Interessante anche quando torna a parlare, dopo più di un anno, della sua condizione fisica, quel braccio che dopo quattro operazioni chirurgiche continua a essere un problema: “Ci convivo, ci si abitua. Sai che non puoi fare un certo gesto o che non puoi dormire in un certo modo, perché se dormi sul lato destro ti svegli con una sensazione di malessere. Ma anche fare certi movimenti: mi piaceva molto giocare a padel con gli amici o andare al fiume a lanciare sassi. Beh, ora sai che se lo faccio tre o quattro volte, avrò fastidio per due giorni. Quindi non lo faccio, lo evito. Si tratta di conviverci per poter poi essere al 100% sulla moto”.
Di fatto questa consapevolezza è la stessa che lo porta a parlare del ritiro in maniera piuttosto lucida: “Per me, la cosa più difficile per un atleta è sapere quando e come ritirarsi. Se continuare o meno. Se c'è passione e finché il mio corpo regge... so che mi ritirerò prima per colpa del mio corpo che della mia mente. Normalmente è il contrario: se lavori il corpo continua ma chiudi mentalmente, però gli infortuni non sono stati clementi con me in quest'ultima parte di carriera, anche se con tutto quello che ho rischiato mi è andata molto bene. La verità è che devo capire anno dopo anno come sta il mio corpo”.
A questo punto, lo spagnolo parla delle (tante) cadute in carriera, della sofferenza fisica, della sua soglia di sopportazione del dolore e della paura con cui in qualche modo, secondo lui, tutti i piloti devono convivere: “Quelle brutte sono le cadute che ti formano. Io sopporto molto bene il dolore e questo mi ha aiutato in molte occasioni, anche se in altre ha reso l’infortunio più grave di quanto non fosse. Il punto è che ci facciamo male e rischiamo la vita. Ne siamo consapevoli, anche se i piloti non vogliono parlarne, ma siamo consapevoli che si scende in pista e si rischia la vita. È un argomento tabù ma quando sei a casa, rilassato, sei consapevole di andare a 360 chilometri orari”.

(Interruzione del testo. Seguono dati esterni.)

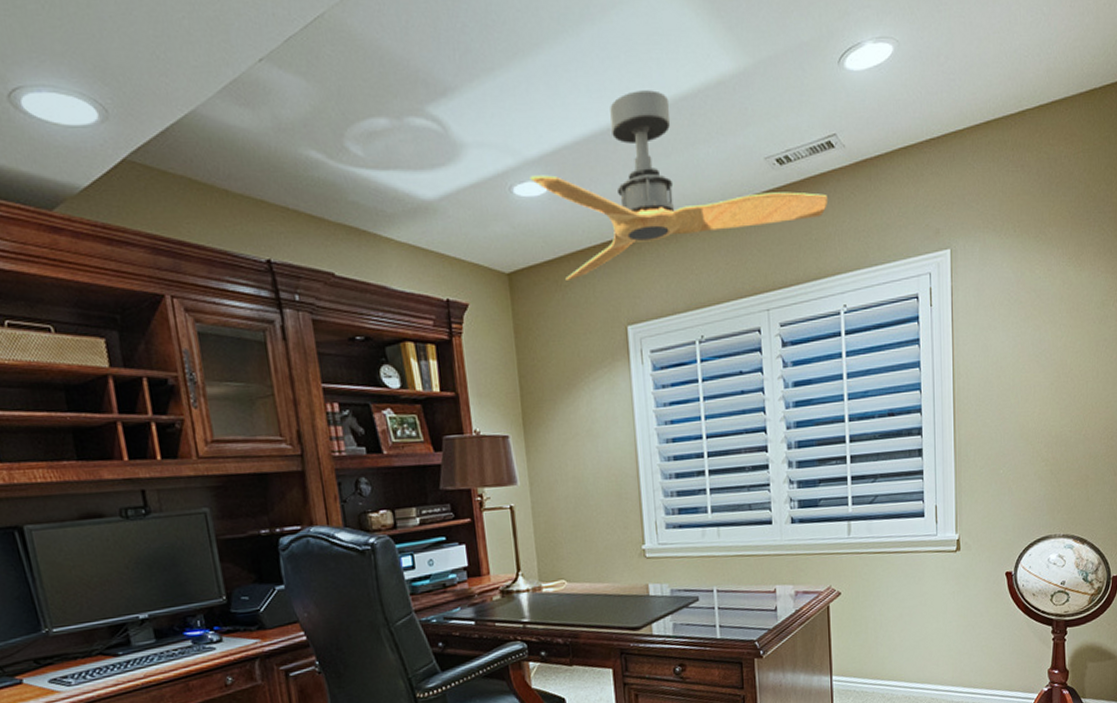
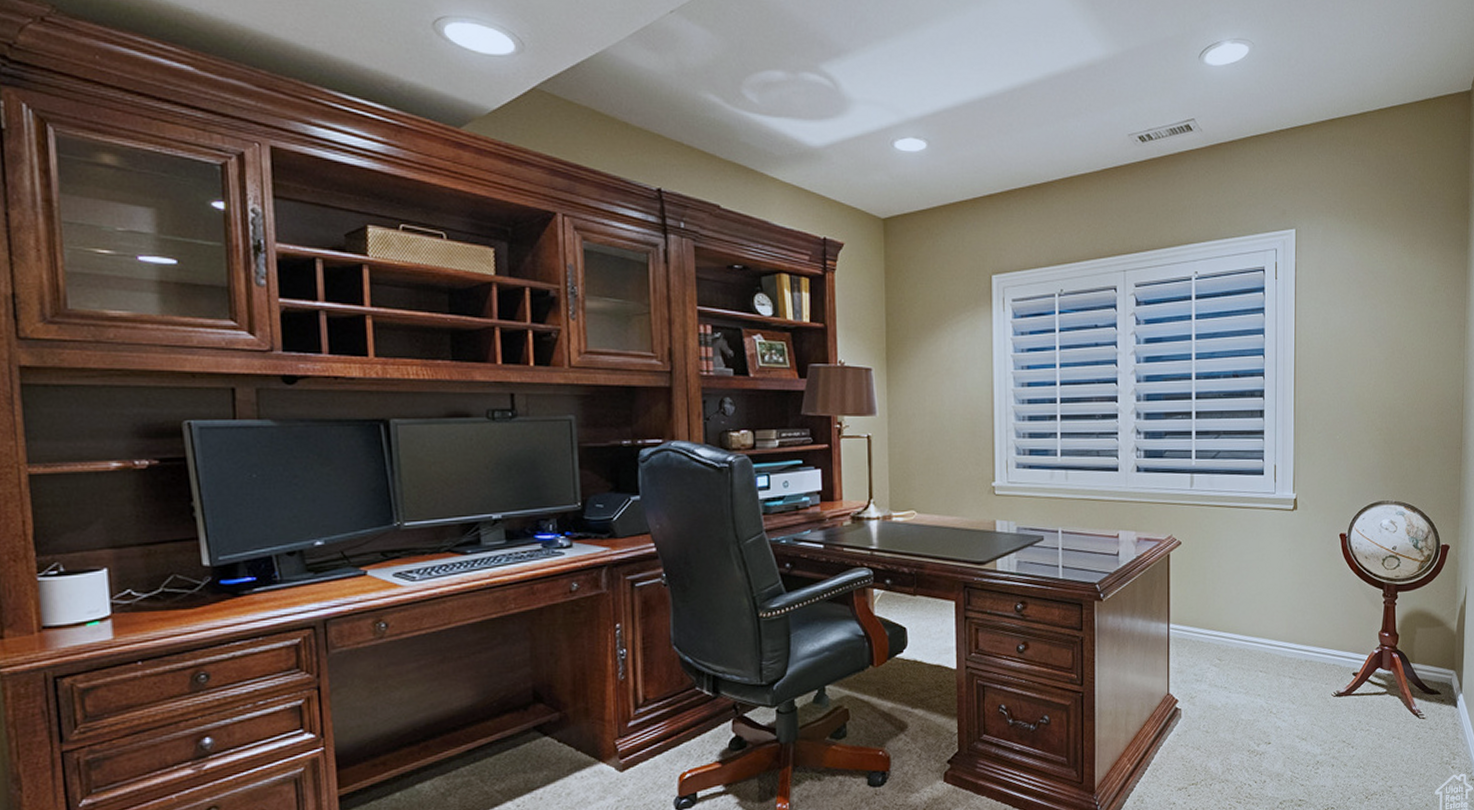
ceiling fan: present [530,90,829,280] -> none [911,66,1185,229]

C’è poi un breve momento in cui parla di Valentino Rossi, nello specifico del momento in cui ha chiesto ai suoi tifosi di rispettarlo dopo quelli che forse sono stati i primi fischi della storia per il Doc. Marc dice che: “Vivere con il risentimento è molto difficile, quindi non voglio che i miei fan serbino rancore. Risparmiate le vostre forze per applaudirmi”, eppure sembra parlare alla nuora affinché la suocera intenda, proverbio che l’Internazionale riassume perfettamente così: fingere di parlare ad altri per far intendere cose spiacevoli a una persona che non le vorrebbe sentire.
Prima di chiudere un’ultima chicca quando Marquez racconta di suo nonno, del rapporto che li legava e di come fosse lui a costruire dei piccoli circuiti con delle pietre per far girare il nipote: “La prima curva era sempre lì, a sinistra. Ecco perché sono sempre più bravo”.